ACADIA NAT’L PARK — Aside from the foundation of the main house and the steps leading down toward the water, there’s not much left of what was Old Farm, the Compass Harbor estate of George B. Dorr, who is known as the father of Acadia.
But now, if you have a smart phone, you can download a free app and learn about Old Farm and the man who lived there as you take a virtual tour.
Marie Yarborough, curator of Acadia’s William Otis Sawtelle Collections & Research Center, said it was decided early on that a virtual tour would be more appropriate, more interesting and less obtrusive than trailside exhibits or interpretive signs.
Old Farm is off Main Street in Bar Harbor, about a mile south of the Village Green.
Dorr donated the 58-acre property to Acadia in 1942, two years before his death. The estate included the 30-room main house, which his parents built in 1880 as their summer home, the Storm Beach Cottage, a barn and several other outbuildings.
Following World War II, the National Park Service began questioning the value of Old Farm.
“A decision was reached that the expense associated with preserving and maintaining Old Farm for public use was too heavy for the park service to bear,” the virtual tour narration explains.
The park service demolished all of the buildings except the cottage in the 1950s.
“There’s really not a lot there that we could reclaim,” Yarborough said. “Once natural and cultural resources are gone, you can’t bring them back, but you can use digital platforms to help bridge the gap between what was here then and what is here now.
“We have objects from Old Farm and historic images in our collection. So, we looked at how we could use those to recreate digitally the story of George Dorr’s love of that place and how it was a place of inspiration for him as he created Acadia.”
The virtual tour draws heavily on Dorr’s own writings.
“It was the wonderful beauty of the flowers that grew so naturally and simply in my mother’s garden by the sea at Old Farm that more than aught else led me along the way … to the founding of Acadia National Park,” he wrote.
According to a National Park Service publication, Dorr “spent most of his adult life bringing the park into being, caring for the park and expanding it.” He served as the park’s first superintendent, from its establishment as a national monument in 1916 to 1944.
The map of Old Farm that you see when you download the app has numbers that correspond to the numbers on small posts around the property. When you press on a number on the map, up pops a narrated video montage of historic images that relate to that site.
This is the first virtual tour of a historic site that Acadia has produced. Yarborough, as project manager, coordinated the planning and content development. The technical elements and creation of the app were handled by a team headed by Mike Kelly, an adjunct faculty member in the School of Earth Sciences and Environmental Sustainability at Northern Arizona University and a specialist in digital media design.
“We don’t have that expertise here,” Yarborough said. “But the park service has agreements in place that lets us work with universities and colleges that have experts [in various fields]. There are long-standing relationships that help us get the work done with the best people.”

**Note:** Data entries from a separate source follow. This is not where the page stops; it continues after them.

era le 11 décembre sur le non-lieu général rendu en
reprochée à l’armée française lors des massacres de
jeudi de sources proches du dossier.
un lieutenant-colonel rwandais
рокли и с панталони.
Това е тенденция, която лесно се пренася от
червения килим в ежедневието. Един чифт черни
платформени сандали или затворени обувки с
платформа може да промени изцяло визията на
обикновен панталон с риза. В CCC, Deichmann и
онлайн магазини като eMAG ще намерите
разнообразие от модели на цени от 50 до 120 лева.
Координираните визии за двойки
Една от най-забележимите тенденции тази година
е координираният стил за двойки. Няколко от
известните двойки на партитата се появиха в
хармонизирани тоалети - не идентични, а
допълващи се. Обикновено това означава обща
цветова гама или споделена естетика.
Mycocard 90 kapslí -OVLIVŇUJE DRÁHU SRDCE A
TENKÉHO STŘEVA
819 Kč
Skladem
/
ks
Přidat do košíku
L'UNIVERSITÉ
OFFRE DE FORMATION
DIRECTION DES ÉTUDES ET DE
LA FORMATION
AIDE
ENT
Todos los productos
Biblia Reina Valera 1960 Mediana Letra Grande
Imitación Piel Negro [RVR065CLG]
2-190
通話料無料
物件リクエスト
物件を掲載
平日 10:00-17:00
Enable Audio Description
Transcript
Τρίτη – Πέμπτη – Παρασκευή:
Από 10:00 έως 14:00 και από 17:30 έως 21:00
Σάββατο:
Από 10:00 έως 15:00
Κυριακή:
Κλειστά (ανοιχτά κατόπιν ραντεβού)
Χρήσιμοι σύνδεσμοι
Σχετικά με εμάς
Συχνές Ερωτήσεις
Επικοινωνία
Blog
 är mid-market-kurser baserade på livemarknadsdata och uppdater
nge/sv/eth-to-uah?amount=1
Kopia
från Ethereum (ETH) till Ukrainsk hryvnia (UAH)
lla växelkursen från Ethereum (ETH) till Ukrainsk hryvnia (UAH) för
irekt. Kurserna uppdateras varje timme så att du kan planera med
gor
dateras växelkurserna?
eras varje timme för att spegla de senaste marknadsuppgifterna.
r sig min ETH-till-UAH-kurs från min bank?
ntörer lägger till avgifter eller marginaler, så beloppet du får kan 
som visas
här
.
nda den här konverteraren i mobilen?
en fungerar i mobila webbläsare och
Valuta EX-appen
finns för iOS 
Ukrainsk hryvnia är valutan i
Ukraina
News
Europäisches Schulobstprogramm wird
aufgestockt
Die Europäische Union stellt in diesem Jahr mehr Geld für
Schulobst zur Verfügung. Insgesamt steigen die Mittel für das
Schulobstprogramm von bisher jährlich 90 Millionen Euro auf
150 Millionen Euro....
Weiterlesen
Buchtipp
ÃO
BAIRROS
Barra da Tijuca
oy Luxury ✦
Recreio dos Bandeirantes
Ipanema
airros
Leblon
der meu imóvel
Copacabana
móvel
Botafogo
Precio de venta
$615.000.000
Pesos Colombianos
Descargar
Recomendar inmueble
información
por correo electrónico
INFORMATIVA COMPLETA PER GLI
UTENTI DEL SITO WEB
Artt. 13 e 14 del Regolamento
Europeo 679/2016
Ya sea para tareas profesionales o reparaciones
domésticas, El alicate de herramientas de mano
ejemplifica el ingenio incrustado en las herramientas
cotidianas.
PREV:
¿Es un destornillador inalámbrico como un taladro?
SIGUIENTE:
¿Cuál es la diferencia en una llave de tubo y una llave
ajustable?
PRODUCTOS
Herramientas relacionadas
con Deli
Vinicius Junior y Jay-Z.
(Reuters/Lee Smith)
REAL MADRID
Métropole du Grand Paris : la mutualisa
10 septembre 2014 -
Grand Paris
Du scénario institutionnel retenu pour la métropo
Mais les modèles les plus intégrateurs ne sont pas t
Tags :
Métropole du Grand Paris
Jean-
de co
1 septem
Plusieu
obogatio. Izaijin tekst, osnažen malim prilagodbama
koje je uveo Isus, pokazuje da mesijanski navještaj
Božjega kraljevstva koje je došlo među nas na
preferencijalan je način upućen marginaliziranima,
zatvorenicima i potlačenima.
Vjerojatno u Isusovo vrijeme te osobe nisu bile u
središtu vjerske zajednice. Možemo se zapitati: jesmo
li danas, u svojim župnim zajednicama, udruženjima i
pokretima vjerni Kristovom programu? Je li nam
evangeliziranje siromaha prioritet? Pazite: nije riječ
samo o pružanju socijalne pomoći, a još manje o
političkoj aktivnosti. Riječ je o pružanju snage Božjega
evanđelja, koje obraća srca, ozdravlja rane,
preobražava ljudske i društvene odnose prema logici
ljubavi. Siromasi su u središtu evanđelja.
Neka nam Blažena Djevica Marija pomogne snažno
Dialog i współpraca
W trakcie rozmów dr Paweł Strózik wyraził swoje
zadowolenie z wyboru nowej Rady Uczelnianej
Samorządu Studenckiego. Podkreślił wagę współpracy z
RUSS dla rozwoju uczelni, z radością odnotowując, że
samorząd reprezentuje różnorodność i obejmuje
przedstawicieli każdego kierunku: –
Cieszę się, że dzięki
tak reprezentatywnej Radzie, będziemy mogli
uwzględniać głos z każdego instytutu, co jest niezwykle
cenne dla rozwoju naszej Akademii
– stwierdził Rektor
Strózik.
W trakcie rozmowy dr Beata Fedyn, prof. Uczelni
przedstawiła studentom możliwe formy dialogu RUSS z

Three years ago, the park commissioned a comprehensive inventory and assessment of the Dorr property’s historic features.
“We’ve never had the baseline documentation to help us decide what an appropriate level of treatment or management should be,” Rebecca Cole-Will, Acadia’s chief of resource management, said at the time.
Landscape architect Ericka Duym headed the project.
“The primary goals were to document the landscape features that are still there and to evaluate the condition of those features and whether they really contribute to the historic character of Old Farm and Dorr’s influence on the landscape,” Duym said.
Rather than restoring or reconstructing Old Farm, Cole-Will said the park would maintain it as a natural area, “applying a light touch that respects the existing conditions.”
She said that approach would allow for such things as repairing wobbly stone steps to make them safe, stabilizing the foundation of the Manor House, removing trees that have fallen across paths and managing invasive plant species.
Yarborough said Duym’s inventory of Old Farm’s historic features provided valuable material for the virtual tour, which became available for download in mid June.
To take the tour, Yarborough said, “You go to the App Store and search for Old Farm, and it just pops up and you download it. We think it is a pretty simple application you can use to learn about the history of Compass Harbor, the history of Old Farm and the history of George Dorr’s presence there.
“We wanted to make sure that whatever we did there wasn’t going to add too much to that space because there’s a history of people really loving it as it is.”